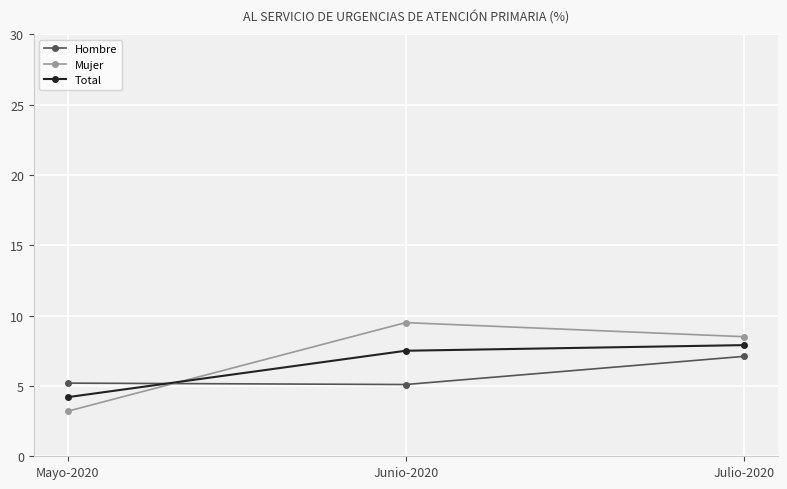

What is the difference between the Mujer values at Mayo-2020 and Junio-2020?

6.3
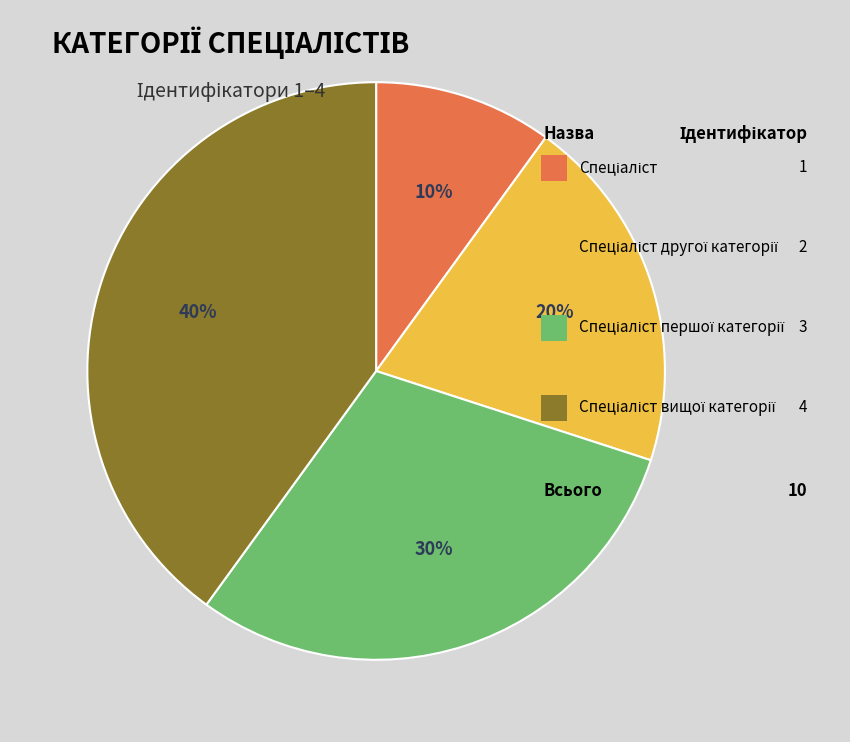

To the nearest percent, what is the average slice percentage?

25%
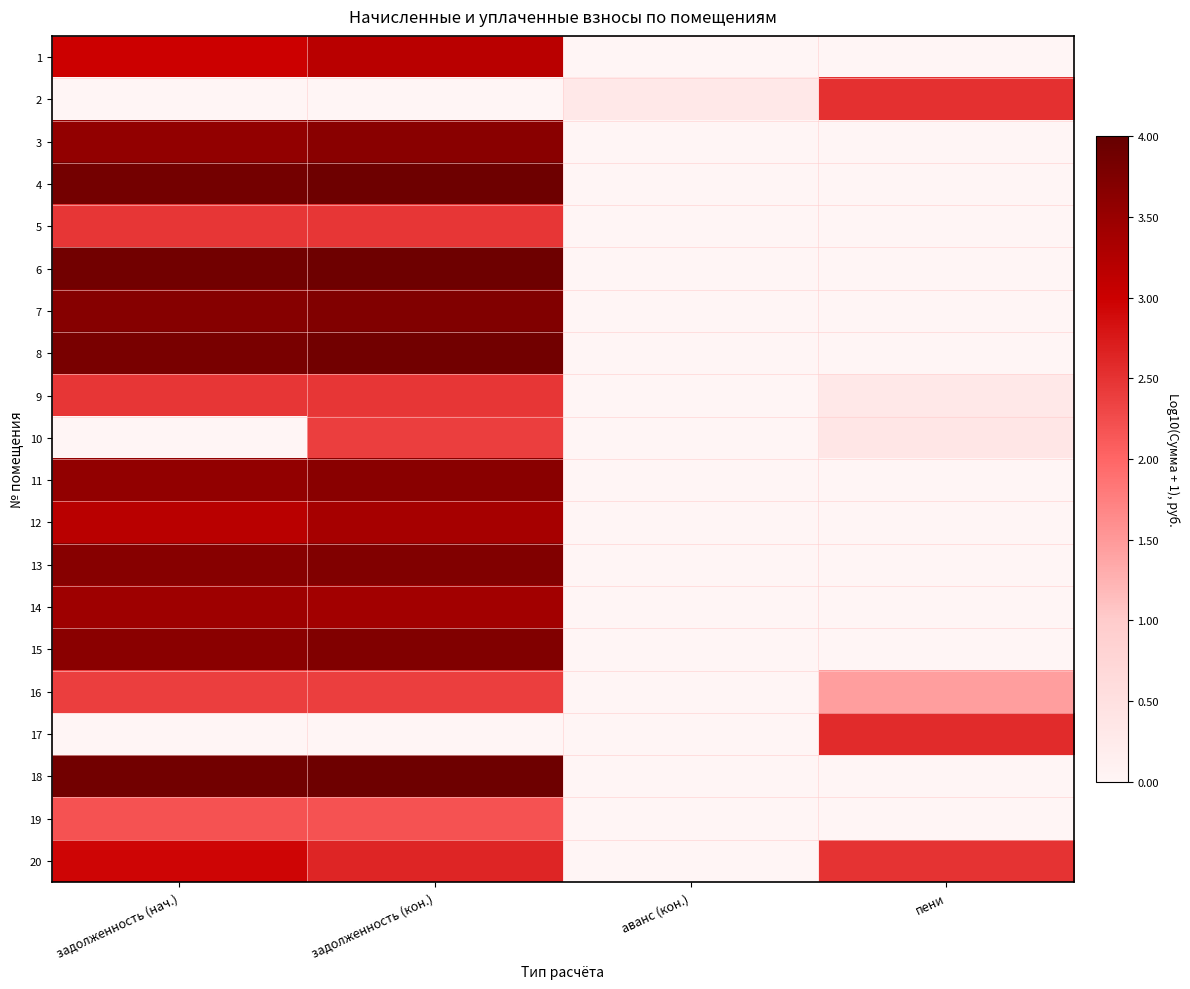

At how many categories does at least one series exceed 3?

2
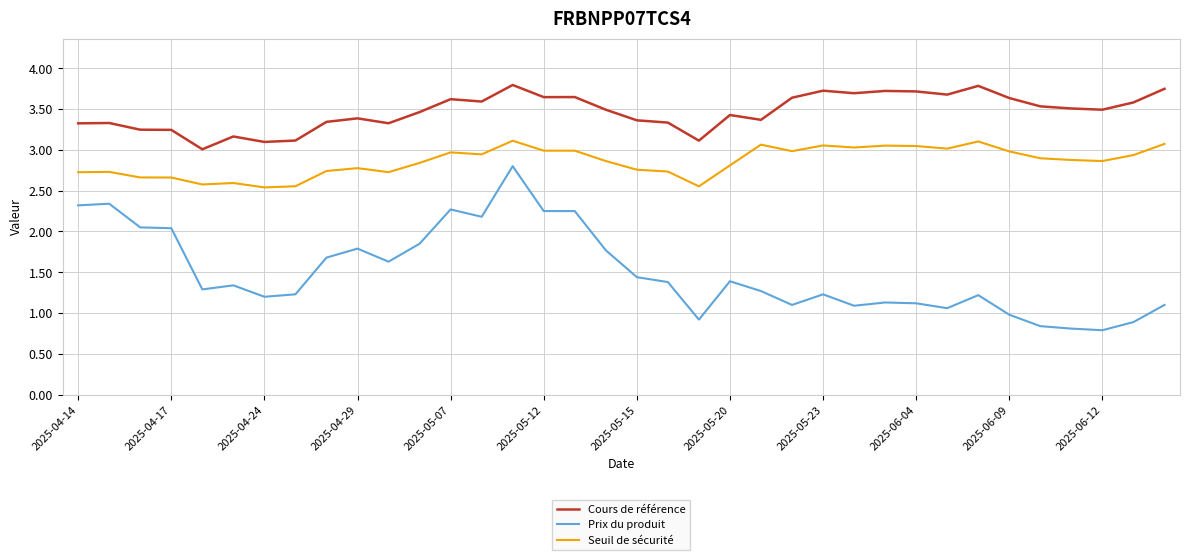

What is the difference between the maximum and minimum values in the Cours de référence series?

0.8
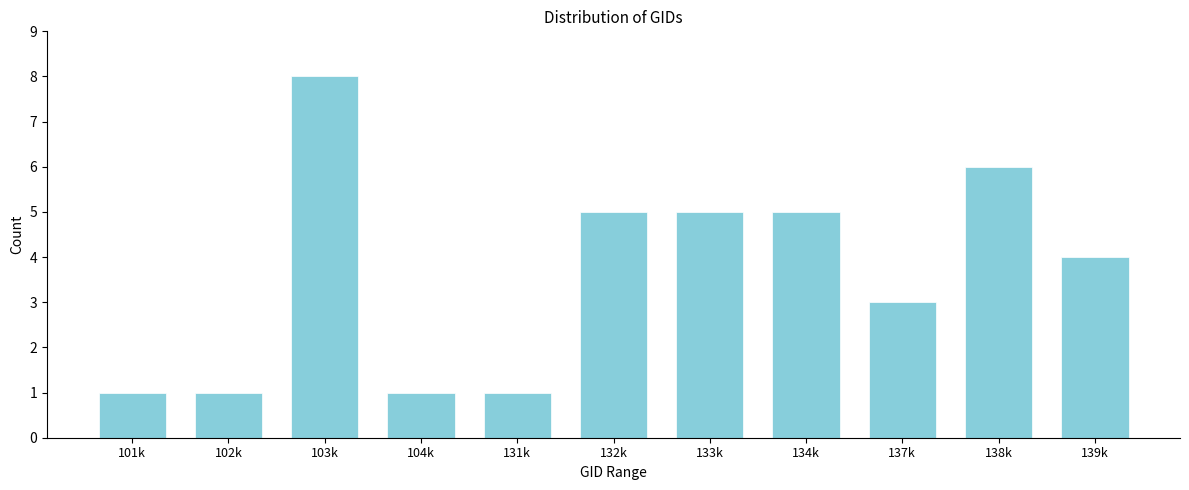

Reading right to left, list all the values displayed in this chart.

139k=4	138k=6	137k=3	134k=5	133k=5	132k=5	131k=1	104k=1	103k=8	102k=1	101k=1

------------------------------------------------

• [Directions]
Return each line of the records above that contains the word "between". Case counts.

• [Task output]
What is the difference between the Mujer values at Mayo-2020 and Junio-2020?
What is the difference between the maximum and minimum values in the Cours de référence series?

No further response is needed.